Nothing in the records may be left out or altered; reproduce them all exactly.

════════════════

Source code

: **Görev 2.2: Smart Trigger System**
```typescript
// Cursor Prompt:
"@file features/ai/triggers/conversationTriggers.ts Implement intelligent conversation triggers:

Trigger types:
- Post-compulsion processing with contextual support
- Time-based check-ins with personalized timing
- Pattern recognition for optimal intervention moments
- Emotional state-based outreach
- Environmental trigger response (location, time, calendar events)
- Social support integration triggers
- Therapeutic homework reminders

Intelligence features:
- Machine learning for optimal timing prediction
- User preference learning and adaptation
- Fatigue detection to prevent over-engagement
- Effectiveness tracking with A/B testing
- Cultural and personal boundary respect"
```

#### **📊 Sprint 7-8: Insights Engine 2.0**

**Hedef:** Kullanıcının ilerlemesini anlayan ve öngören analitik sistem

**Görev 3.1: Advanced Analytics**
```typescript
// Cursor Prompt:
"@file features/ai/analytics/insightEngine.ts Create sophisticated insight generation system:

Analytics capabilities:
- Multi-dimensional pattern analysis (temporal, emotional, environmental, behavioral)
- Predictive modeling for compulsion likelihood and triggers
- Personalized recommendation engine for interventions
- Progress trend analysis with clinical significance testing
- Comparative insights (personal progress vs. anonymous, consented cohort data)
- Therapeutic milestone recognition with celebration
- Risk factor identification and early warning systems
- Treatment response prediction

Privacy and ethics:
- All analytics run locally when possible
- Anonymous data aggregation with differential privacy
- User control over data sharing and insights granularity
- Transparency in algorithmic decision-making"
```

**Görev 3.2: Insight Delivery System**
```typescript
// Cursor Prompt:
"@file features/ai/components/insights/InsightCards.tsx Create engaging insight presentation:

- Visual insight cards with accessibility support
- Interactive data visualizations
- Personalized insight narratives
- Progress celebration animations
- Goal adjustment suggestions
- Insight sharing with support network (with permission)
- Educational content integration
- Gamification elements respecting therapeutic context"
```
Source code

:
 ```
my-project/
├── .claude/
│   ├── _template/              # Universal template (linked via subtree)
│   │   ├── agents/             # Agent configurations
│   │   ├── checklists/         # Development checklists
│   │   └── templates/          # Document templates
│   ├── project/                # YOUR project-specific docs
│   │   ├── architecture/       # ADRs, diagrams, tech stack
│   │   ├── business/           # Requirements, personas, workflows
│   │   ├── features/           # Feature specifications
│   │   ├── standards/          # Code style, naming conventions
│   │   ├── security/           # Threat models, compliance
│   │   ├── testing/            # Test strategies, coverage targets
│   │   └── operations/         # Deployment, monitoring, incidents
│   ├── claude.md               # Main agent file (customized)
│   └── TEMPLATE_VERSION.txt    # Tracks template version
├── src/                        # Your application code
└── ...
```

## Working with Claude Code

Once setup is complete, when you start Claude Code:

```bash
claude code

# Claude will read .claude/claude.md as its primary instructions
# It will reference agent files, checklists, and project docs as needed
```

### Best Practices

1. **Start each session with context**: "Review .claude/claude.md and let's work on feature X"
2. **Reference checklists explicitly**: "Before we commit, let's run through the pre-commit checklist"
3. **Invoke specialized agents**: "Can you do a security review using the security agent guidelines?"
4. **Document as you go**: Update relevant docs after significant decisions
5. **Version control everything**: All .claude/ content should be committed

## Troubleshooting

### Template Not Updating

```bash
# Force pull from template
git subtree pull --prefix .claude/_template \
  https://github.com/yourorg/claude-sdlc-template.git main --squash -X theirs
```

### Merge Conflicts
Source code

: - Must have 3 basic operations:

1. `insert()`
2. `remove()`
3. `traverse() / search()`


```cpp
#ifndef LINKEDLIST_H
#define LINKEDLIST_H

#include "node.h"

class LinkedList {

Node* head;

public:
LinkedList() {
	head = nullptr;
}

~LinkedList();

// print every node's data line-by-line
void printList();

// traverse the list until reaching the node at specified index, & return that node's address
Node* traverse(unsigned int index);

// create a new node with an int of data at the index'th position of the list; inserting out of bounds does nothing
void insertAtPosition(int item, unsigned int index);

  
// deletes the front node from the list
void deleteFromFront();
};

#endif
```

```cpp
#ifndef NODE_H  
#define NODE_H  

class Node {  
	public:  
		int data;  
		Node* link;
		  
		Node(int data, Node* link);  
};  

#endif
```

════════════════

-- Solution to this exercise --
Source code

: **Görev 2.2: Smart Trigger System**
```typescript
// Cursor Prompt:
"@file features/ai/triggers/conversationTriggers.ts Implement intelligent conversation triggers:

Trigger types:
- Post-compulsion processing with contextual support
- Time-based check-ins with personalized timing
- Pattern recognition for optimal intervention moments
- Emotional state-based outreach
- Environmental trigger response (location, time, calendar events)
- Social support integration triggers
- Therapeutic homework reminders

Intelligence features:
- Machine learning for optimal timing prediction
- User preference learning and adaptation
- Fatigue detection to prevent over-engagement
- Effectiveness tracking with A/B testing
- Cultural and personal boundary respect"
```

#### **📊 Sprint 7-8: Insights Engine 2.0**

**Hedef:** Kullanıcının ilerlemesini anlayan ve öngören analitik sistem

**Görev 3.1: Advanced Analytics**
```typescript
// Cursor Prompt:
"@file features/ai/analytics/insightEngine.ts Create sophisticated insight generation system:

Analytics capabilities:
- Multi-dimensional pattern analysis (temporal, emotional, environmental, behavioral)
- Predictive modeling for compulsion likelihood and triggers
- Personalized recommendation engine for interventions
- Progress trend analysis with clinical significance testing
- Comparative insights (personal progress vs. anonymous, consented cohort data)
- Therapeutic milestone recognition with celebration
- Risk factor identification and early warning systems
- Treatment response prediction

Privacy and ethics:
- All analytics run locally when possible
- Anonymous data aggregation with differential privacy
- User control over data sharing and insights granularity
- Transparency in algorithmic decision-making"
```

**Görev 3.2: Insight Delivery System**
```typescript
// Cursor Prompt:
"@file features/ai/components/insights/InsightCards.tsx Create engaging insight presentation:

- Visual insight cards with accessibility support
- Interactive data visualizations
- Personalized insight narratives
- Progress celebration animations
- Goal adjustment suggestions
- Insight sharing with support network (with permission)
- Educational content integration
- Gamification elements respecting therapeutic context"
```
Source code

:
 ```
my-project/
├── .claude/
│   ├── _template/              # Universal template (linked via subtree)
│   │   ├── agents/             # Agent configurations
│   │   ├── checklists/         # Development checklists
│   │   └── templates/          # Document templates
│   ├── project/                # YOUR project-specific docs
│   │   ├── architecture/       # ADRs, diagrams, tech stack
│   │   ├── business/           # Requirements, personas, workflows
│   │   ├── features/           # Feature specifications
│   │   ├── standards/          # Code style, naming conventions
│   │   ├── security/           # Threat models, compliance
│   │   ├── testing/            # Test strategies, coverage targets
│   │   └── operations/         # Deployment, monitoring, incidents
│   ├── claude.md               # Main agent file (customized)
│   └── TEMPLATE_VERSION.txt    # Tracks template version
├── src/                        # Your application code
└── ...
```

## Working with Claude Code

Once setup is complete, when you start Claude Code:

```bash
claude code

# Claude will read .claude/claude.md as its primary instructions
# It will reference agent files, checklists, and project docs as needed
```

### Best Practices

1. **Start each session with context**: "Review .claude/claude.md and let's work on feature X"
2. **Reference checklists explicitly**: "Before we commit, let's run through the pre-commit checklist"
3. **Invoke specialized agents**: "Can you do a security review using the security agent guidelines?"
4. **Document as you go**: Update relevant docs after significant decisions
5. **Version control everything**: All .claude/ content should be committed

## Troubleshooting

### Template Not Updating

```bash
# Force pull from template
git subtree pull --prefix .claude/_template \
  https://github.com/yourorg/claude-sdlc-template.git main --squash -X theirs
```

### Merge Conflicts
Source code

: - Must have 3 basic operations:

1. `insert()`
2. `remove()`
3. `traverse() / search()`


```cpp
#ifndef LINKEDLIST_H
#define LINKEDLIST_H

#include "node.h"

class LinkedList {

Node* head;

public:
LinkedList() {
	head = nullptr;
}

~LinkedList();

// print every node's data line-by-line
void printList();

// traverse the list until reaching the node at specified index, & return that node's address
Node* traverse(unsigned int index);

// create a new node with an int of data at the index'th position of the list; inserting out of bounds does nothing
void insertAtPosition(int item, unsigned int index);

  
// deletes the front node from the list
void deleteFromFront();
};

#endif
```

```cpp
#ifndef NODE_H  
#define NODE_H  

class Node {  
	public:  
		int data;  
		Node* link;
		  
		Node(int data, Node* link);  
};  

#endif
```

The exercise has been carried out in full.